- REQUIRED WORK:
Start to finish, reproduce the records below with nothing missing.

** Opening MATERIAL PROVIDED block **

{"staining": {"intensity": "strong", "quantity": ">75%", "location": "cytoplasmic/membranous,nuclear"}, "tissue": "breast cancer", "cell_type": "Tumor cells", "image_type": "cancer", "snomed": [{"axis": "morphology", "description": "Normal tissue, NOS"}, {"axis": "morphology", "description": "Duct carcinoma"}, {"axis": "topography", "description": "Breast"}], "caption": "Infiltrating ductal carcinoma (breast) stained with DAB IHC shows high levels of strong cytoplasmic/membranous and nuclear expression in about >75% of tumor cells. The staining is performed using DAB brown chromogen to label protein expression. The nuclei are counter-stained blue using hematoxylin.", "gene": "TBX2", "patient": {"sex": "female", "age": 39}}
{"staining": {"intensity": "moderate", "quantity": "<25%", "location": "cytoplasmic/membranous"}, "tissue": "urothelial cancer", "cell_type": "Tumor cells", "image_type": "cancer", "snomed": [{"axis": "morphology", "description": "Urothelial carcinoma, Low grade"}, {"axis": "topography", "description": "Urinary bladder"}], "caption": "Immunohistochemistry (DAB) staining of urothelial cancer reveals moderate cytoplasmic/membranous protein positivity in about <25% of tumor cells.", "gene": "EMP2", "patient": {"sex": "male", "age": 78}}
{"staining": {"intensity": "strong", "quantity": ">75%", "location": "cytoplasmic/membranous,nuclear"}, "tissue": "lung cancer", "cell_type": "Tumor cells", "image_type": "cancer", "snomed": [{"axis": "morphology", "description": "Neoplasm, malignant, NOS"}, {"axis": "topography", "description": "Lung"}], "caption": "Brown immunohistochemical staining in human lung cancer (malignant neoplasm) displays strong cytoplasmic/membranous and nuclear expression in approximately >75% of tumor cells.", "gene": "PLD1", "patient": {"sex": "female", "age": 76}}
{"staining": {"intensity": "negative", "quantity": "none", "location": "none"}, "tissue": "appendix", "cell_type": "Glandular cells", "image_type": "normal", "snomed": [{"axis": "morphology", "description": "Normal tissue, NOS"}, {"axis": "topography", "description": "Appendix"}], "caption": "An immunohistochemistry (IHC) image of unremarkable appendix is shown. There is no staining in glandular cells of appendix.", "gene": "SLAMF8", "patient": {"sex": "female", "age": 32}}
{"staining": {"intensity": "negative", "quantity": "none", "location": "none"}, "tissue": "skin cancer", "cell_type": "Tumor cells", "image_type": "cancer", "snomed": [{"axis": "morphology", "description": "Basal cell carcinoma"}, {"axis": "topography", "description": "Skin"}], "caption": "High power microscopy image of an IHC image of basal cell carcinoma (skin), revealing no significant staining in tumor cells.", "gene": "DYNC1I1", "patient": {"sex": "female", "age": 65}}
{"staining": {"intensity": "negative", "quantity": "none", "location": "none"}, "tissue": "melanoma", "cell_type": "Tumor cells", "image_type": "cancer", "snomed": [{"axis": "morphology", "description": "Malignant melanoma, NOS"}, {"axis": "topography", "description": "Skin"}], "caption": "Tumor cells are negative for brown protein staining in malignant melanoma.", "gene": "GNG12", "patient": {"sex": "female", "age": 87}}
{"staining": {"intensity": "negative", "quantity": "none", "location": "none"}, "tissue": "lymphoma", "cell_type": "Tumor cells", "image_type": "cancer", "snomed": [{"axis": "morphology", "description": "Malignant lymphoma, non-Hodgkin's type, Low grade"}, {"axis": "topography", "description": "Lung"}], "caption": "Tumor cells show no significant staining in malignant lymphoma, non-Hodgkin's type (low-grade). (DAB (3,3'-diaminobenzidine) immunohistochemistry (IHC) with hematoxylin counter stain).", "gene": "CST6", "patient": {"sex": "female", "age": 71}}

** Closing MATERIAL PROVIDED block **

- WRITTEN RESPONSE:
{"staining": {"intensity": "strong", "quantity": ">75%", "location": "cytoplasmic/membranous,nuclear"}, "tissue": "breast cancer", "cell_type": "Tumor cells", "image_type": "cancer", "snomed": [{"axis": "morphology", "description": "Normal tissue, NOS"}, {"axis": "morphology", "description": "Duct carcinoma"}, {"axis": "topography", "description": "Breast"}], "caption": "Infiltrating ductal carcinoma (breast) stained with DAB IHC shows high levels of strong cytoplasmic/membranous and nuclear expression in about >75% of tumor cells. The staining is performed using DAB brown chromogen to label protein expression. The nuclei are counter-stained blue using hematoxylin.", "gene": "TBX2", "patient": {"sex": "female", "age": 39}}
{"staining": {"intensity": "moderate", "quantity": "<25%", "location": "cytoplasmic/membranous"}, "tissue": "urothelial cancer", "cell_type": "Tumor cells", "image_type": "cancer", "snomed": [{"axis": "morphology", "description": "Urothelial carcinoma, Low grade"}, {"axis": "topography", "description": "Urinary bladder"}], "caption": "Immunohistochemistry (DAB) staining of urothelial cancer reveals moderate cytoplasmic/membranous protein positivity in about <25% of tumor cells.", "gene": "EMP2", "patient": {"sex": "male", "age": 78}}
{"staining": {"intensity": "strong", "quantity": ">75%", "location": "cytoplasmic/membranous,nuclear"}, "tissue": "lung cancer", "cell_type": "Tumor cells", "image_type": "cancer", "snomed": [{"axis": "morphology", "description": "Neoplasm, malignant, NOS"}, {"axis": "topography", "description": "Lung"}], "caption": "Brown immunohistochemical staining in human lung cancer (malignant neoplasm) displays strong cytoplasmic/membranous and nuclear expression in approximately >75% of tumor cells.", "gene": "PLD1", "patient": {"sex": "female", "age": 76}}
{"staining": {"intensity": "negative", "quantity": "none", "location": "none"}, "tissue": "appendix", "cell_type": "Glandular cells", "image_type": "normal", "snomed": [{"axis": "morphology", "description": "Normal tissue, NOS"}, {"axis": "topography", "description": "Appendix"}], "caption": "An immunohistochemistry (IHC) image of unremarkable appendix is shown. There is no staining in glandular cells of appendix.", "gene": "SLAMF8", "patient": {"sex": "female", "age": 32}}
{"staining": {"intensity": "negative", "quantity": "none", "location": "none"}, "tissue": "skin cancer", "cell_type": "Tumor cells", "image_type": "cancer", "snomed": [{"axis": "morphology", "description": "Basal cell carcinoma"}, {"axis": "topography", "description": "Skin"}], "caption": "High power microscopy image of an IHC image of basal cell carcinoma (skin), revealing no significant staining in tumor cells.", "gene": "DYNC1I1", "patient": {"sex": "female", "age": 65}}
{"staining": {"intensity": "negative", "quantity": "none", "location": "none"}, "tissue": "melanoma", "cell_type": "Tumor cells", "image_type": "cancer", "snomed": [{"axis": "morphology", "description": "Malignant melanoma, NOS"}, {"axis": "topography", "description": "Skin"}], "caption": "Tumor cells are negative for brown protein staining in malignant melanoma.", "gene": "GNG12", "patient": {"sex": "female", "age": 87}}
{"staining": {"intensity": "negative", "quantity": "none", "location": "none"}, "tissue": "lymphoma", "cell_type": "Tumor cells", "image_type": "cancer", "snomed": [{"axis": "morphology", "description": "Malignant lymphoma, non-Hodgkin's type, Low grade"}, {"axis": "topography", "description": "Lung"}], "caption": "Tumor cells show no significant staining in malignant lymphoma, non-Hodgkin's type (low-grade). (DAB (3,3'-diaminobenzidine) immunohistochemistry (IHC) with hematoxylin counter stain).", "gene": "CST6", "patient": {"sex": "female", "age": 71}}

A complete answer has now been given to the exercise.